Trying to log a support call with VM as I've looked on the forums and knowledge base as we've come up with an issue that we've not seen before.
If we reboot our vCenter server or add datastores that force the hosts to do a rescan we lose connectivity to our VM's briefly. VM's on the same host on the same virtual switch are fine, but VM's across hosts also lose connectivity.
vCenter is 4.1 and the hosts are now all upgraded to ESXi 4.1. vCenter server is virtual. Storage is fibre attached to an EMC Clariion
Initially not all the hosts were upgraded from 4.0 and I found a number of dead paths on the HBA's across all hosts.
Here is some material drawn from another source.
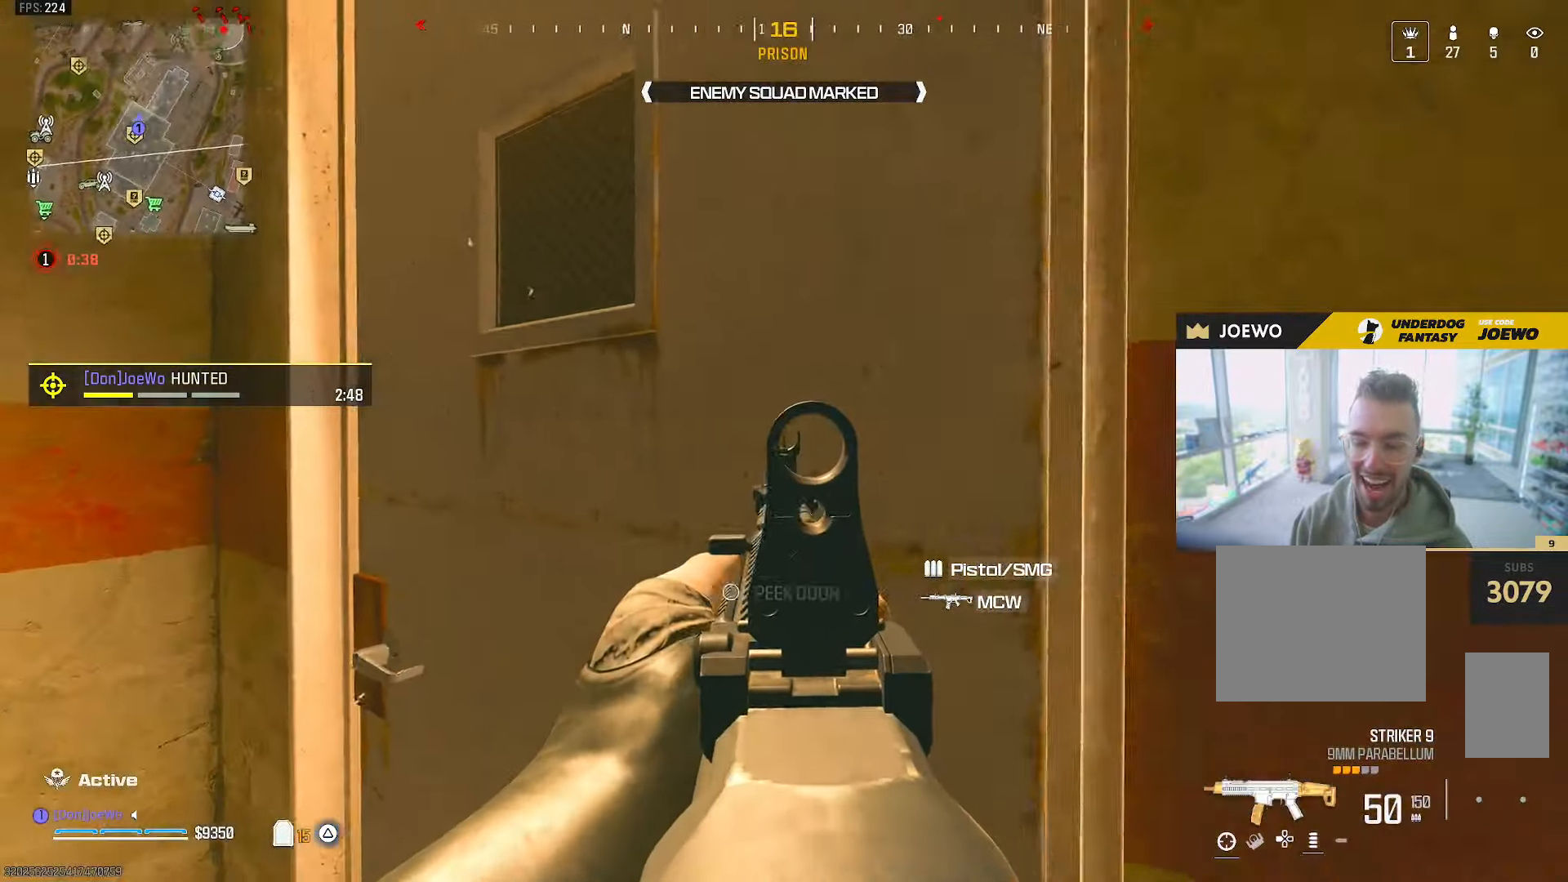
{"buttons": ["L2", "R2"], "left_stick": "center", "right_stick": "center", "events": [[50, "right_stick", "center"], [67, "left_stick", "center"], [117, "R2", "down"], [150, "right_stick", "up-left"], [167, "R2", "up"], [350, "left_stick", "left"], [367, "right_stick", "right"], [450, "left_stick", "center"], [483, "R2", "down"], [483, "right_stick", "center"]]}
We found a few articles on all dead paths causing issues like what we had encountered, but these have now all been removed and the remaining hosts upgraded.
Ths issue appears to be only since we started work on replacing our old SAN and presented the storage from the new SAN to the hosts.
Any one any ideas?
We run 24x7 so can't easily make changes and test without advanced warning to the users which makes it harder to troubleshoot.
Are you using ESXi or ESX? You can check the logs anytime and you don't need a testing time for that. I think I have seen an issue almost like this before. CX is an active / passive array and LUN trespassing sometimes causes the issues.
1 virtual VC needs 2 cpus ensure you have that. I seen it work but hang with just one
2: Are you connecting to boths CX using the same HBAS? Should work just ensure you have the right policy enabled for the luns and that your zoning on your switches is single initiator ( only 1 HBA seeing multiple SP ports) If your flare on the CXs is ALua then you should be set to either Fixed or Round Robin. Otherwise it should be set to MRU
3: are your HBAs, switches and SPs configured to autonegotiate at the same speed?
4: how is your networking configured? Vms should be on separate network from the management.
5: how are you testing connectivity to vms?
when they loose connectivity can they still ping over Vms on same vswitch?
does connectivity ever come back or do you have to do something?
5: might be an idea to use vcheck ( from http://www.virtu-al.net/2010/03/26/vcheck-v5/) or some other equivalent utility to check the overall status of your environment.
6: should not cause problems but if your luns are on same hbas for both cx might be an idea to check host ids are not similar for the luns presented ( by the way this can only be changed when adding luns)
1. vCenter has 2 CPU's and 4GB ram. I can't see why the spec of this VM would have an impact when its rebooted. I'd have expected to see issues during bau
2. We do connect to both SAN's using the same HBA's. EMC configured the zoning to be 1HBA to multiple SP's and we use MRU
3. Everything is 4gb.
4. Need to double check, but traffic should be on a seperate network.
5. Connectivity comes back with out us having to do anything once the vCenter server has restarted on HBA's have been scanned, but you lose remote connectivity to the vm's on a host during that time. They can communicate on the same virtual switch on a host.
6. Need to double check as they were set up by EMC.
Thanks for all comments so far.
EMC CX is an active/passive array so MRU is the policy to use.
Your VMs will freeze ro hang as soon as you initiate LUN trespassing on CX.
The zoning is all right but you have to manually adjust the paths on the esxi hosts.
Check the log on CX and you might find that lots of trespassing is happening. Check and confirm that current lun owner and the original lun owner SP is same. If not adjust them.
Accordingly adjust the paths on esxi to balance the load but make sure that if spa is the owner hba0 should be the preferred path and if spb is the owner hba1 should be the preferrrecd path
you may consider to turn on ALUA and set it to active active mode follow emc recommendation
CX luns tresspass only as a last resort. It will only tresspass as lun if there is atempted traffic and it can not find any path to the same SP.
Would suggest you check storage adaptors and paths for your HBAs
it might be the case that you have issues with one or more paths to a LUN. Suggest checking on the server that hosts Virtual center but you might need to check all your esx servers. This is visible also from navisphere or from your switches.
Basically a failed path on 1 of your ESX servers can cause the paths to tresspass.
Main thing here is that MRU will not casue lun flapping, It is reliable. Once you sort this issue you might want to change it to round robin if your flare supports alua. if it does not mru will work fine but RR gives you better performance.
Check your system logs on the ESX servers (do not reboot them as this will clear your logs in ESXi unless you have syslog configured) might give youm ore details as to lun/path failures ones to look are /messages and vmkernel logs
sounds like the APD bug to me,
you running 4.1 update 1? as it was only fixed in update 1.
SSH to one of the ESX hosts, go to /vmfs/volumes/
and do a ls -l
If this takes some time to think its more than likely the APD issue, it should list all the volumes if any show up red then its the APD bug. these will not show up in vCenter everything may look all good but its the ESX host holding onto a volume that was removed incorrectly at some point.